* _課題_: 提供テキストの「ラ・ストラヴァガンツァ・ケルンという楽隊」から「裏話を読むことができました。」までを両端も含めて書き出し、その際「メルマガ」を「メールマガジン」に置き換えてください。

* _提供テキスト_:
▼▼▼
ラ・ストラヴァガンツァ・ケルンという楽隊にあまり馴染みがなく、しかも日本人ソリストとの組み合わせで今から30年も前の音源がある、ということに興味をそそられた亭主、楽隊名でグーグル検索をかけたところ、CD発売元の日本コロンビアが運営するウェブサイト中の「この1枚」というメルマガのアーカイブサイトがヒット。その中の78番目の記事として「ラ・ストラヴァガンツァ・ケルン(有田正広:独奏)/J.S. バッハ:管弦楽組曲全集」が世に出るまでの詳しい経緯が紹介されているのに遭遇しました。

件の記事の筆者は元日本コロンビアの久木崎秀樹(くきざき・ひでき)さんという方で、「この1枚」インデックスのページの末尾にある経歴紹介によると「1989年に始まった同社の古楽シリーズ『アリアーレ』の立ち上げに参画」とあります。他のメルマガ記事なども眺めると、久木崎さんはこれ以降も同シリーズが終了となる2010年ごろまで継続的に関わっておられたようです。1980年代後半以降といえば、ちょうどヘンデル・バッハ・スカルラッティ生誕300年の記念の年を機に古楽全体が盛り上がりを見せていた頃で、「この1枚」の記事中でも音盤業界から見た当時の興味深い裏話を読むことができました。

亭主なりに理解したところによると、アリアーレ・シリーズは日本コロンビアが独自の音源によるレコードをリリースするための「デンオン(Denon)」レーベルから世に出た初期のシリーズで、オリジナル楽器によるものとしては最初のものだったようです。(ちなみに「アリアーレ」とは古いイタリア語で「飛翔」という意味だとか。)その中心となったのが有田正広さんで、その後は寺神戸亮、小島芳子といった日本人古楽奏者、あるいはクイケン四重奏団の演奏を世に出しています。(ちなみに、取り上げられた作曲家としてはモーツアルトやハイドン、さらにはベートーヴェンまでも含み、音盤の数ではバッハ以前の音楽はそれらと半々ぐらいといったところ。)
▲▲▲
* _提供データ_:
▼▼▼
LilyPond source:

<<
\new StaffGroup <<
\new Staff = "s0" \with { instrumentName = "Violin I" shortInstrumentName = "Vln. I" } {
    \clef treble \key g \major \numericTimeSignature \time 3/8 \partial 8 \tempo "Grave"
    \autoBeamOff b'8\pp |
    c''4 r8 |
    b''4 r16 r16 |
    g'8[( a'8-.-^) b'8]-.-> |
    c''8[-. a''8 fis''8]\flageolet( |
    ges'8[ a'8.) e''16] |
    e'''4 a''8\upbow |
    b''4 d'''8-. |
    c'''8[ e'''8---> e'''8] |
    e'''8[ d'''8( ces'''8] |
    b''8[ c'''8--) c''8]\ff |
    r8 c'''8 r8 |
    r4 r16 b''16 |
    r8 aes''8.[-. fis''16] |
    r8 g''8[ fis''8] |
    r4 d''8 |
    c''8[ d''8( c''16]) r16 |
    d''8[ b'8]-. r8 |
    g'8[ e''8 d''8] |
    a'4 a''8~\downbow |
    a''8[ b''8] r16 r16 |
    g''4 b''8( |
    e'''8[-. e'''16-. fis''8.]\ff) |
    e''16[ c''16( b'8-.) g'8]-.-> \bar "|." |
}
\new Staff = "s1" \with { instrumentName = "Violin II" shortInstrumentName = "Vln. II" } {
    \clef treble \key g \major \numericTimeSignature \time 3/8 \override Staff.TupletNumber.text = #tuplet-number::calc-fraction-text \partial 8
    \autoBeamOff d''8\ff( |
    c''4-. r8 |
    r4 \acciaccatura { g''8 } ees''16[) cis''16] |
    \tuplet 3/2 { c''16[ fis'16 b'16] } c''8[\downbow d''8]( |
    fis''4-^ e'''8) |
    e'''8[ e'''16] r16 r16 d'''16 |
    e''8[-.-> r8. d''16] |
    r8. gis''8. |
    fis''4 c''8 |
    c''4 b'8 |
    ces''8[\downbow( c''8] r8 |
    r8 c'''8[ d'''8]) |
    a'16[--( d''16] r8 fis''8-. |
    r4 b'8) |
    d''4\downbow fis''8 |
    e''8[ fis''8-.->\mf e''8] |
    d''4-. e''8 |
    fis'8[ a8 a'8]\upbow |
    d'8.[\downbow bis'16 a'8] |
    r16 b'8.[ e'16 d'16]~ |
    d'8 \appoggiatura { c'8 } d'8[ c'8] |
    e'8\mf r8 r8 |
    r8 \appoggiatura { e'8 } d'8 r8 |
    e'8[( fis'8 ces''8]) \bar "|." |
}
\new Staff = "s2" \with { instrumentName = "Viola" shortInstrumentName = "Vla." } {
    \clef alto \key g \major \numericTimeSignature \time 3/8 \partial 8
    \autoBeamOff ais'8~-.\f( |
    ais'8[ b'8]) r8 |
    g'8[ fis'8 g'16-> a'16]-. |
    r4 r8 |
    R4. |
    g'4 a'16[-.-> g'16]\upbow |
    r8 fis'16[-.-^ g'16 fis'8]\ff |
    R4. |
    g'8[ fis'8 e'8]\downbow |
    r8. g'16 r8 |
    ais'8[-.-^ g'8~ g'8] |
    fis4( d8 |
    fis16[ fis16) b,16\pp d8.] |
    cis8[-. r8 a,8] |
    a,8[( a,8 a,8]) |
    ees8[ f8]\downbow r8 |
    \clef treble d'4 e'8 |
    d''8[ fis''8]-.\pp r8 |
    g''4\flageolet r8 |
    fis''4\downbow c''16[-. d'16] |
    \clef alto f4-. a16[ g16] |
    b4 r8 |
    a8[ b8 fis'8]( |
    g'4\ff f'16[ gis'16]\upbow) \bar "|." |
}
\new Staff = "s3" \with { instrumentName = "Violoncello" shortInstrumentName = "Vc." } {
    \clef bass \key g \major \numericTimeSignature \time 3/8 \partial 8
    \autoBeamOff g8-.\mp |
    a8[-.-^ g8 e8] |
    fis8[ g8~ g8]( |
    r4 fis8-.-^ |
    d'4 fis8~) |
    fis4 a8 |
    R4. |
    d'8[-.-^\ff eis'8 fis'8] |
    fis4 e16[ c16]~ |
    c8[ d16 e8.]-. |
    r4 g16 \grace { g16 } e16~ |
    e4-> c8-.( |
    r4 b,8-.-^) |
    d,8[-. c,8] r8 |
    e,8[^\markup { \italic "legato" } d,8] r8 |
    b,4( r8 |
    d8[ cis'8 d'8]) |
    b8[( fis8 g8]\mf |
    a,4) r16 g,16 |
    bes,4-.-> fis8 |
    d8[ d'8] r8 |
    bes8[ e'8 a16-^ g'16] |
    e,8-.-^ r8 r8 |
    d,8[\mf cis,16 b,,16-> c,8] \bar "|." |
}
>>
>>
▲▲▲
* _解答例_:
ラ・ストラヴァガンツァ・ケルンという楽隊にあまり馴染みがなく、しかも日本人ソリストとの組み合わせで今から30年も前の音源がある、ということに興味をそそられた亭主、楽隊名でグーグル検索をかけたところ、CD発売元の日本コロンビアが運営するウェブサイト中の「この1枚」というメールマガジンのアーカイブサイトがヒット。その中の78番目の記事として「ラ・ストラヴァガンツァ・ケルン(有田正広:独奏)/J.S. バッハ:管弦楽組曲全集」が世に出るまでの詳しい経緯が紹介されているのに遭遇しました。

件の記事の筆者は元日本コロンビアの久木崎秀樹(くきざき・ひでき)さんという方で、「この1枚」インデックスのページの末尾にある経歴紹介によると「1989年に始まった同社の古楽シリーズ『アリアーレ』の立ち上げに参画」とあります。他のメールマガジン記事なども眺めると、久木崎さんはこれ以降も同シリーズが終了となる2010年ごろまで継続的に関わっておられたようです。1980年代後半以降といえば、ちょうどヘンデル・バッハ・スカルラッティ生誕300年の記念の年を機に古楽全体が盛り上がりを見せていた頃で、「この1枚」の記事中でも音盤業界から見た当時の興味深い裏話を読むことができました。